Green chile is the best chile
August 24, 2006
We have a state of emergency. Flooding in Hatch has damaged a good part of that town’s claim to fame. While our beloved green chile did all right elsewhere, Hatch is the Chile Capital of the World.
Our official New Mexico state question is : “Red or green?” which refers, of course, to the all-too-important matter of how you want your chile, or more specifically, your enchiladas. In fact, when someone accuses you of being one of those “Greens” or a member of the Green Party, they’re really talking about your chile preference. And when someone calls you or someone else a Gringo, they’re really saying “Green-go” as in “Green is the way to go!”
When one takes a preference for green, the name Hatch naturally comes to mind. Local grocery stores have been using the Big H name to lure patrons to their giant chile roasters. But with the mouth-watering smell of roasting Hatch chile in the air, it doesn’t take much to create a line at these roasters.
I brought home a small bundle of Hatch chile the other night and the first idea that popped into my daughter Laura’s mind was a quick snack, one of her favorites, a roasted chile inside of a tortilla. As for me, my green chile weakness is chile rellenos. I had just planned to top some chopped green chile on my porkchop, on top of a bed of grated cheese that night, but with my friend Bernard sitting by and Laura also listening in, I made the mistake of saying that those leftover chiles would make great chile rellenos.

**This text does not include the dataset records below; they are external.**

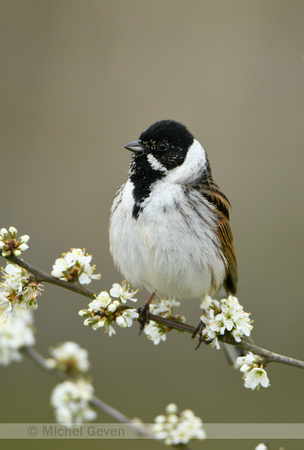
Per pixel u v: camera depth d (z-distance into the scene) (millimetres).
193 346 12656
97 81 14836
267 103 14469
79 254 6762
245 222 13586
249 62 14805
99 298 6652
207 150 14125
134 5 15359
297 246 13453
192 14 15289
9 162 14148
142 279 8398
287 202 13742
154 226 8031
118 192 8633
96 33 15195
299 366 6738
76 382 5086
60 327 12742
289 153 14039
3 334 5180
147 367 12453
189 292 8383
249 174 13953
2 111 14523
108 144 14375
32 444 10938
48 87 14781
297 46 14734
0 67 14844
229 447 10766
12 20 15109
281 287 13195
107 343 12656
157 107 14602
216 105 14508
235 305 6895
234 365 8852
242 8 15242
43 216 13766
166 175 8438
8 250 6539
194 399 12062
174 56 14977
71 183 14055
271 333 12859
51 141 14367
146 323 7926
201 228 8148
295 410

I saw Laura’s eyes light up and when I asked Bernard if he would like a chile relleno, expecting him to say no, he said he wouldn’t mind “tasting” one. Next thing I know, my meal-in-a-minute has turned into a full-scale chile relleno operation. In the end, it wasn’t my best batch of chile rellenos, something I’m still trying to perfect, but I have to say it was well worth the effort. Another mistake I made was buying a small bundle instead of buying a bushel like Bernard plans to do.

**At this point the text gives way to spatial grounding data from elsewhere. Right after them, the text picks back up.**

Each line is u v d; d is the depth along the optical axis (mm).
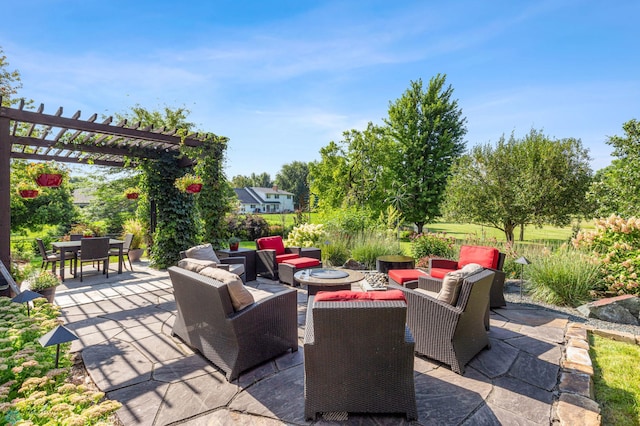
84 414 1745
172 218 7824
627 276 4668
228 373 2670
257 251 6273
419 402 2363
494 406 2311
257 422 2152
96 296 5219
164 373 2770
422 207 20906
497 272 4512
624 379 2693
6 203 4707
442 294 2910
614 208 8664
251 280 6180
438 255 7629
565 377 2643
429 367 2869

While some Hatch chile made it out of the fields before the floods, though, there was significant damage. So expect to see a price increase in Hatch chile. The good news, however, is that although Hatch is the self-proclaimed Chile Capital of the World, the majority of our official state vegetable, or fruit (yes, some people want to call it a fruit) is actually grown in other parts of our enchanting land.
I always tend to lean toward the side of the green, so as a result, I’m not very fond of a lot of the spicy Mexican candy coming out, which is laden with red chile. When I went on a recent trip with my daughter’s church youth group, two students, Justin and Ricky, kept asking me if I wanted some of their fiery hot red chile candy and I refused each time. First they asked if I wanted chile gum, and then a chile lollipop and then a chile jawbreaker. Finally, I peeked into Ricky’s backpack, which was stuffed with these wrapped dulces, and said, “Man, you’ve got a whole piñata in there!”
As for our precious green chile, it can also be found in strange places, sprinkled on nuts and mixed into jellies and stuff like that. But most of us “Greens” like to keep it simple. We are happy with a green chile wrapped in a tortilla — just ask Laura — or a green chile stuffed with cheese and deep fried in an egg batter. Just ask Bernard.
When we get right down to it, we are a green state when it comes to chile, so real Nuevo Mexicanos always answer the red or green question with “Green!”